Selected extract.
How Much Did Antarctic Ice Melt 8 Million Years Ago?

Minimal East Antarctic Ice Sheet retreat onto land during the past eight million years

Jeremy D. Shakun, Lee B. Corbett, Paul R. Bierman, Kristen Underwood, Donna M. Rizzo, Susan R. Zimmerman, Mark W. Caffee, Tim Naish, Nicholas R. Golledge, & Carling C. Hay

The problem: There has been debate among scientists if the East Antarctic Ice Sheet melted substantially during the Pliocene (~5.3-2.6 million years ago) and Miocene (23-5.3 million years ago) when the amount of carbon dioxide in the atmosphere was higher (and thus the global average temperatures were much warmer). Some scientists think that as the Earth was warmer during this time, the ice melted back substantially, thus exposing some land surface on East Antarctica. Other scientists think this is not possible based on other lines of evidence. This study set out to investigate whether or not the ice sheet melted back and exposed land by measuring the amount of cosmogenic nuclides, Beryllium 10 and Aluminum 26 (written as 10Be and 26Al). Both 10Be and 26Al occur in rocks that have been exposed to the sun (to read more about cosmogenic nuclides, click here).

Job item A. Name every author of the East Antarctic ice study whose name in the text includes a middle initial.
Job item B. Using the piece on Antarctic ice melt, explain why some scientists think the East Antarctic Ice Sheet melted back and exposed land during the Pliocene and Miocene.
Job item C. Pick up the write-up on East Antarctic ice melt right after its last sentence and keep it going.

The data.

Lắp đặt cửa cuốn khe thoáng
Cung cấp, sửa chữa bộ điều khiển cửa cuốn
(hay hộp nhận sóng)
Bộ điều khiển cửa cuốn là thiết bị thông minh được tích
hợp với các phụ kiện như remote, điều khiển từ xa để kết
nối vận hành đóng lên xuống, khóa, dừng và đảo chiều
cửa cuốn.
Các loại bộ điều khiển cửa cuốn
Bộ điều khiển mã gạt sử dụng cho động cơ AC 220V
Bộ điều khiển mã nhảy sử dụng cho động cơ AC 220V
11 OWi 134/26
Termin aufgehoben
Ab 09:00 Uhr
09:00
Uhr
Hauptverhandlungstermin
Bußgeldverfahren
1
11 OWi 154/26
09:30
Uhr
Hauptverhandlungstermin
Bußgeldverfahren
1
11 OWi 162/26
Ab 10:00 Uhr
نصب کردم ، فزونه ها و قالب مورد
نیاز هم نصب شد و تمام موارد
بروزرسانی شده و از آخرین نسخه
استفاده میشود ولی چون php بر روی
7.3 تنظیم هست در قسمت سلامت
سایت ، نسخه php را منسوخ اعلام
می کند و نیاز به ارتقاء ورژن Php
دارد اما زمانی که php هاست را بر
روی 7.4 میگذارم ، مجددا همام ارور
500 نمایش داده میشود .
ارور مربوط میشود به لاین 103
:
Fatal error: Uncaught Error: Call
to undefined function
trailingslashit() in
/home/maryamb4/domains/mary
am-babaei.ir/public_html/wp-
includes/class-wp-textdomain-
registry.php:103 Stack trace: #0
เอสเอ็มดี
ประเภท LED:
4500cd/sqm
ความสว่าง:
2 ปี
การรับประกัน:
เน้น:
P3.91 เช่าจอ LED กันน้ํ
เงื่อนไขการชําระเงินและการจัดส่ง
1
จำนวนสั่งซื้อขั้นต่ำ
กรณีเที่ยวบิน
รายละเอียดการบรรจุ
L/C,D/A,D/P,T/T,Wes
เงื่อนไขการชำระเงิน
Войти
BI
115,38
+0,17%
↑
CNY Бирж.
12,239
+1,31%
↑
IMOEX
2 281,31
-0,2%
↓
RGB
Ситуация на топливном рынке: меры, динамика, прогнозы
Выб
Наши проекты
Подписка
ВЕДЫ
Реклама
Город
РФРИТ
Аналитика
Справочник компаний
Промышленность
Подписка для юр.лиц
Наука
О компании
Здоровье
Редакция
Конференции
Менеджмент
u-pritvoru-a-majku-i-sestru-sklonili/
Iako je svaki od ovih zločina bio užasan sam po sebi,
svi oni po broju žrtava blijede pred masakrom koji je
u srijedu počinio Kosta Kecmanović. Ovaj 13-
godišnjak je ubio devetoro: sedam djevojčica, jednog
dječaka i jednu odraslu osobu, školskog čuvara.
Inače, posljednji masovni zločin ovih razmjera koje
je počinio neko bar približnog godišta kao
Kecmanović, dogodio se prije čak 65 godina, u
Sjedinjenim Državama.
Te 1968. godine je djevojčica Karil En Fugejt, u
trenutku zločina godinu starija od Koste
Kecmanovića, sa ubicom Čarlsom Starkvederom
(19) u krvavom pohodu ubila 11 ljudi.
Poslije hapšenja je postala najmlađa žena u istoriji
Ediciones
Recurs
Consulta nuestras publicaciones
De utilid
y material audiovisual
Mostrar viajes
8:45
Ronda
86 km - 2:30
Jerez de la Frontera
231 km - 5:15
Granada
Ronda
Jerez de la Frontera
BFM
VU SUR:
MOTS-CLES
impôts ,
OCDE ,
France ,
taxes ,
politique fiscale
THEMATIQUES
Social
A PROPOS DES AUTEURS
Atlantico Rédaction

* * *

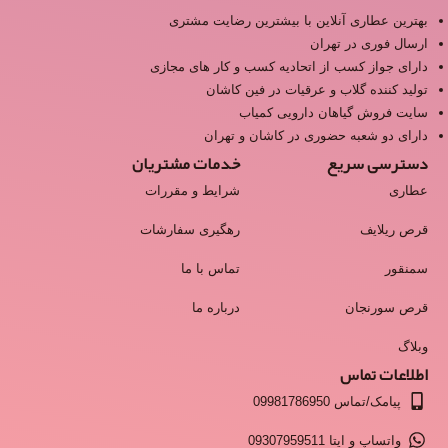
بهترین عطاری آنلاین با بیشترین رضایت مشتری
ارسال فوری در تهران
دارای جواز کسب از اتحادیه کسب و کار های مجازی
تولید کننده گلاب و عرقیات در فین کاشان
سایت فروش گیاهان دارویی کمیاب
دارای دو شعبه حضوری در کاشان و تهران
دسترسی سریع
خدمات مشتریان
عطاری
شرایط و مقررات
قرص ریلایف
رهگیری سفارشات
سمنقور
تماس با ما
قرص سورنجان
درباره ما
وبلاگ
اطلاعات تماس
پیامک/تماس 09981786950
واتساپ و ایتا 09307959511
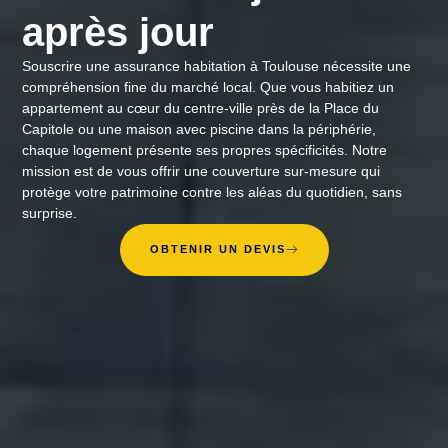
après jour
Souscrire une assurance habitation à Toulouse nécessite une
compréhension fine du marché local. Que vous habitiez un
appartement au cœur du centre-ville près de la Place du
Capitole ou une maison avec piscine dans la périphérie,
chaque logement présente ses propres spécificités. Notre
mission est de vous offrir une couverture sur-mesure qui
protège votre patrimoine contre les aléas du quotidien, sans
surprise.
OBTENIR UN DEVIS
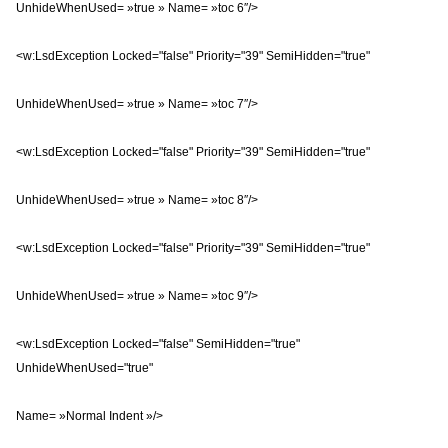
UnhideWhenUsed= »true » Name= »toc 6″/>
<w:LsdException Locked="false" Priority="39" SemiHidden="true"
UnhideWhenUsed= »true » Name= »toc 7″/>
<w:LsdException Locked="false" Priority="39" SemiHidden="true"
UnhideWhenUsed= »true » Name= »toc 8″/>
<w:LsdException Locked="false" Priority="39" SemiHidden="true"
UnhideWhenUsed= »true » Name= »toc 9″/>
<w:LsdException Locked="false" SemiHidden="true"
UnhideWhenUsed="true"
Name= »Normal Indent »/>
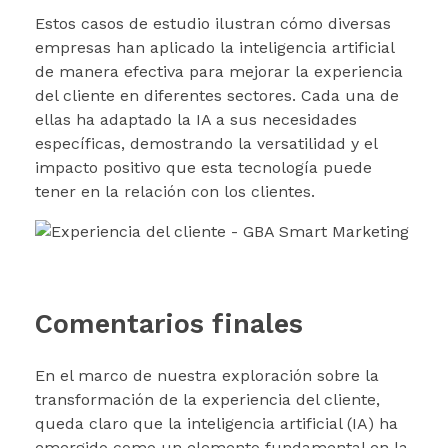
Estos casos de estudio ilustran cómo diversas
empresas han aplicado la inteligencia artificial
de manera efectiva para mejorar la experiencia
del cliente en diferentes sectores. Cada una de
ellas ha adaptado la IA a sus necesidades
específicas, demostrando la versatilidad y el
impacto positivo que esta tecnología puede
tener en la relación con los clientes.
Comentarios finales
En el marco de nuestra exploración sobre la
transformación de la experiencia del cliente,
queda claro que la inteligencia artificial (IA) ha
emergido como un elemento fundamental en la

* * *

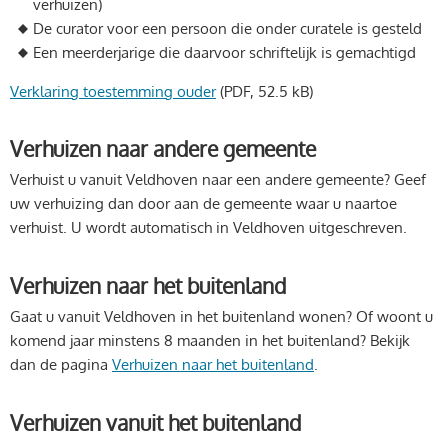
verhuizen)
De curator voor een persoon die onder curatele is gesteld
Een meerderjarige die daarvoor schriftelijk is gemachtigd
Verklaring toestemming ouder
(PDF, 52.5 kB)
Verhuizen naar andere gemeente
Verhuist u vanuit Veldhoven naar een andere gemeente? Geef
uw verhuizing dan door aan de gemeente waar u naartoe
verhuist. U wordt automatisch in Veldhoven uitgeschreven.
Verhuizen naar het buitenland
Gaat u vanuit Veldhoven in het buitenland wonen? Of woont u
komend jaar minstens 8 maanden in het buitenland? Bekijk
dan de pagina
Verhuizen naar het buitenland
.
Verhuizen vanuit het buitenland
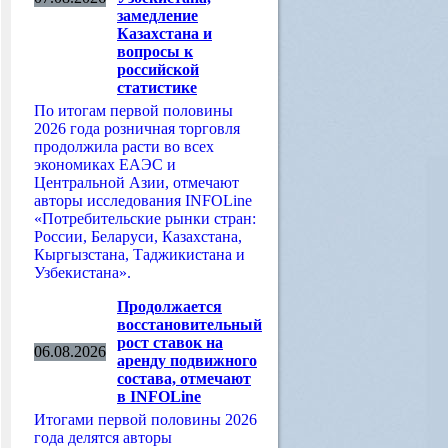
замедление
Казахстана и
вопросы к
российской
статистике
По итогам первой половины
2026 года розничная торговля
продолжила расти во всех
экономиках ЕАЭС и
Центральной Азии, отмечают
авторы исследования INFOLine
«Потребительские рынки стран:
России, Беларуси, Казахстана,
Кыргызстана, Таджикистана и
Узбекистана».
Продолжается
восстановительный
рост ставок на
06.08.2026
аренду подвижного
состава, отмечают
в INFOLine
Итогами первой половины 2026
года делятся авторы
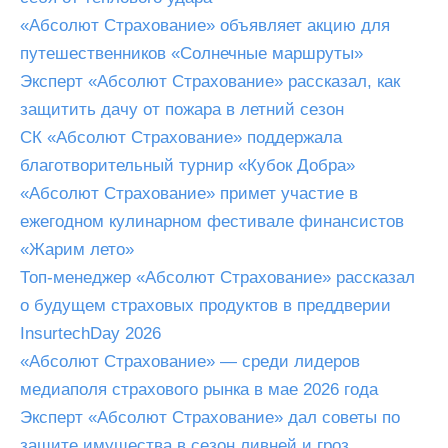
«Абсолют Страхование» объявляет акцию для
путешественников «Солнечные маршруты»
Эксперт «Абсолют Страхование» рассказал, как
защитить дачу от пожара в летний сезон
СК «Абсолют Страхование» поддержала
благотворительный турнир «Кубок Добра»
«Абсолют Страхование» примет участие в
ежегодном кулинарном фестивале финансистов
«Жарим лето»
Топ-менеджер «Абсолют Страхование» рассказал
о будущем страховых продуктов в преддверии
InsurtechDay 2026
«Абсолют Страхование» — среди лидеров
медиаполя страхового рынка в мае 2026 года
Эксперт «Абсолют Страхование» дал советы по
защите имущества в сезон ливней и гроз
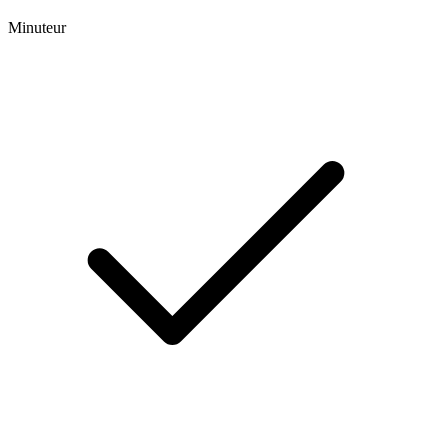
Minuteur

Answer section A. Jeremy D. Shakun, Lee B. Corbett, Paul R. Bierman, Donna M. Rizzo, Susan R. Zimmerman, Mark W. Caffee, Nicholas R. Golledge, Carling C. Hay

Answer section B. Those periods had more carbon dioxide in the atmosphere and much warmer global average temperatures. Some scientists reason that because the Earth was warmer, the ice melted back substantially and exposed some land surface in East Antarctica.

Answer section C.
A figure from the Shakun et al. paper. Panel A represents a map of Antarctica, with the Transantarctic Mountains represented as triangles. The location of the core used in the study is denoted by a black star. Panel B is a zoomed-in area of East Antarctica (the box in Panel A) showing the directions that ice flows from the continent. Panel C shows what East Antarctica would look like if the ice melted back enough for the location of the drill core to be exposed to sunlight.

Methods: First, the researchers of the study needed to obtain rocks and sediment that was underneath East Antarctica. Lucky for them, there was already drilled cores from this area! In 2006-2007, a team of scientists went to Antarctica for the purpose of recovering sediment cores from beneath the East Antarctic Ice Sheet. The team ended up with two cores that were more than 1,200 meters (0.75 miles) in length. The project was called ANDRILL, and you can read more about it here. The cores are stored in a special facility, and any scientist that wants material (rocks and sediment) from the cores can request it.

Once the scientists in this study had the sediment and rocks, they cleaned the rocks of the very fine sediment until they had a good amount of rocks, which were mostly quartz. They then used a certain method to extract and measure the amounts of 10Be and 26Al in the rocks. The idea is that with long-term exposure to sunlight, the rocks would contain high amounts of 10Be and 26Al. This would indicate that at the time the rocks were deposited millions of years ago, the ice on East Antarctica would have to be melted away, and the land surface exposed.

Results: The scientists found little, if any, of 10Be and 26Al in their samples. This indicates that the rocks were not exposed to sunlight, and thus the glacier that covers East Antarctica did not melt back and expose the land surface millions of years ago.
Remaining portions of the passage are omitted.